- Born: April 23, 1921 New York City, U.S.
- Died: March 3, 2008 (aged 86) California, U.S.
- Known for: Abstract expressionism, Painting

= William Brice =

American artist (1921–2008)

William Arnstein, professionally William Brice (April 23, 1921 - March 3, 2008) was an American artist known for his large-scale abstract paintings.

==Biography==
Born to actress Fanny Brice and her second husband, professional gambler Julius W. "Nicky" Arnstein, April 23, 1921, he spent his early years living with his mother and his sister, Frances (later the wife of producer Ray Stark), while their father was in prison on a variety of charges stemming from a history of thefts, swindles, and confidence schemes. Artists such as Clifford Odets and the Gershwin brothers were frequent visitors.

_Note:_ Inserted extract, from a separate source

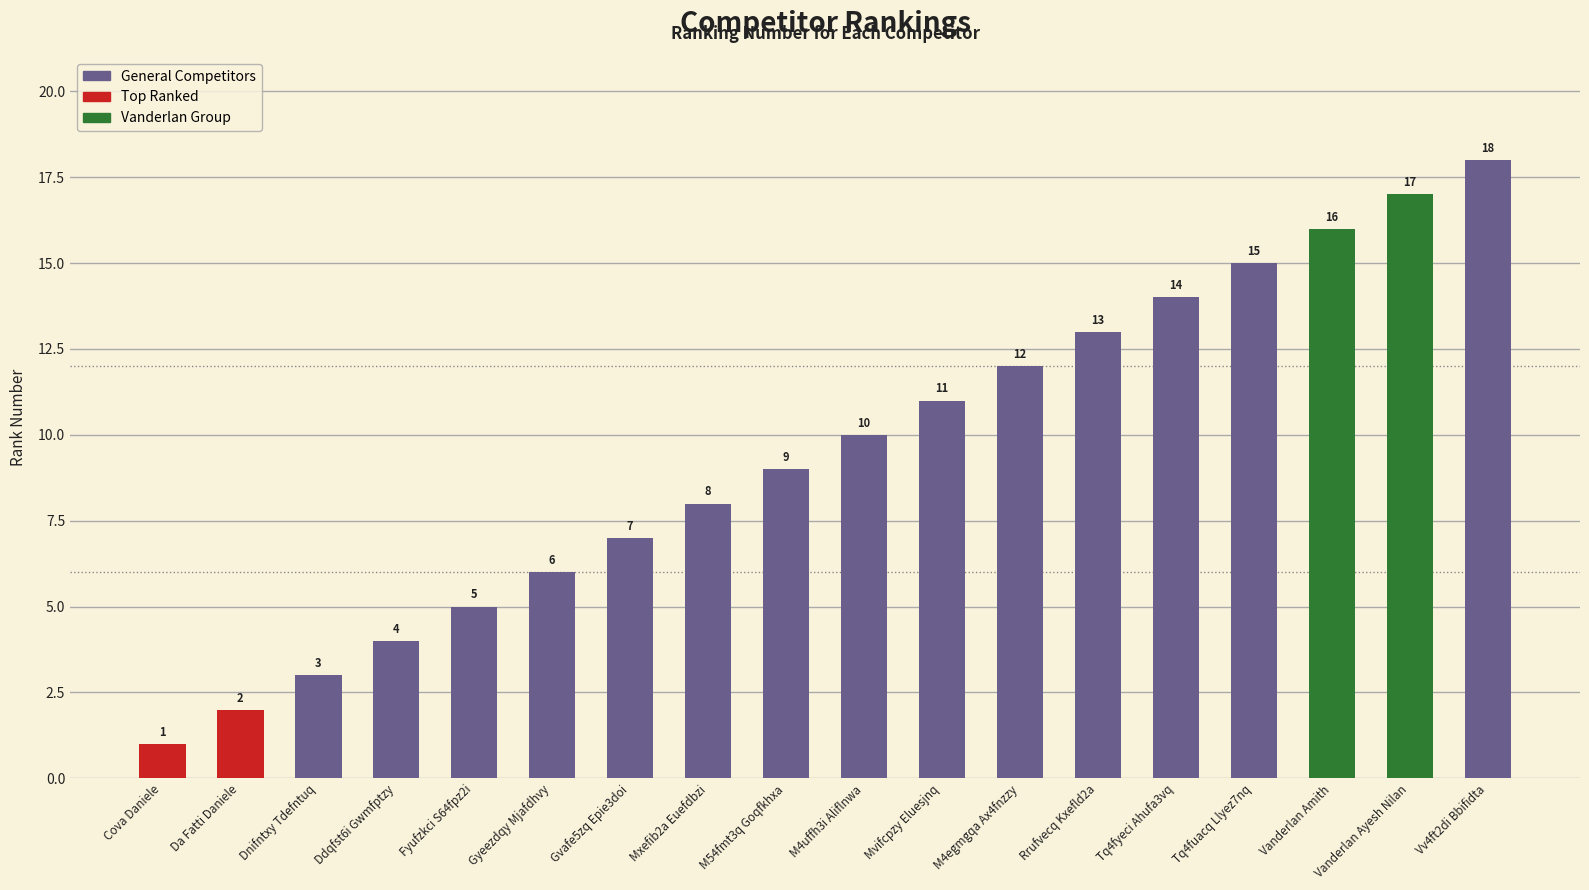

How many values are below 10?

9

William's talent was recognized early, and even in childhood, he had the services of a private art tutor. Important influences included then-active artists Henri Matisse and Pablo Picasso (one of whose works Brice acquired at the age of fourteen).

Their mother, pursuing a career in radio, moved them to Beverly Hills. There he attended the Chouinard Art Institute in Los Angeles (1937–39, 1940–42), as well as the Art Students League of New York in New York City (1939–40). His first solo show of paintings and drawings was presented at the Santa Barbara Museum of Art in 1947. The early work was figural and representational. A 1950 L.A. Times review of his solo exhibition at the Frank Perls Gallery (Beverly Hills) praises the still lifes "that stress the geometrical aspects of common objects." Over time, he moved in the direction of greater abstraction, but rejected more progressive movements such as Abstract Expressionism and Action Painting. His work was characterized by expert draughtsmanship. He is particularly remembered for the "classic modernism" of his late work, in which masses reminiscent of ancient ruins figure prominently, inspired in part by an important trip to Greece in 1970.

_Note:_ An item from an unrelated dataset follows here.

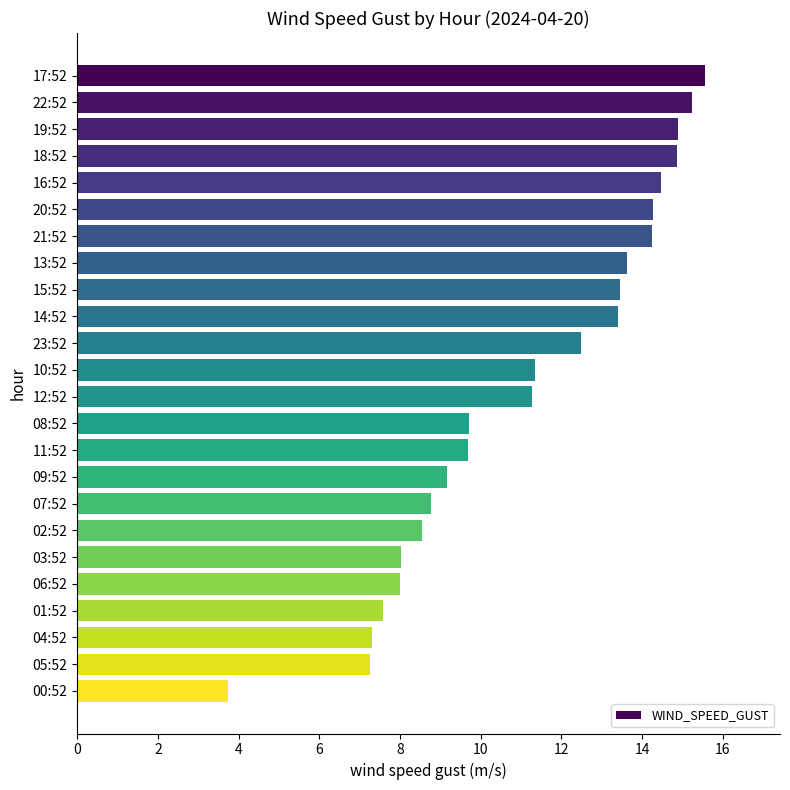

Are the bars grouped side by side (vs. stacked)?

No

From 1948 until 1952, he taught at the Jepson Art Institute in Los Angeles, and the following year began his long tenure at UCLA, continuing until his retirement in 1991, where he was a beloved teacher, and mentored generations of artists, for whom he "offered a connection to European Modernism."

Brice's work is part of the permanent collections of such major museums as the Los Angeles County Museum of Art, the Los Angeles Museum of Contemporary Art, the Art Institute of Chicago and the Whitney Museum of American Art in New York City.

At age 86, he suffered injuries in a fall and never regained consciousness before dying at the UCLA Medical Center on March 3, 2008. He was survived by his wife, Shirley Bardeen, whom he had married in 1942, their son, John, and two grandsons.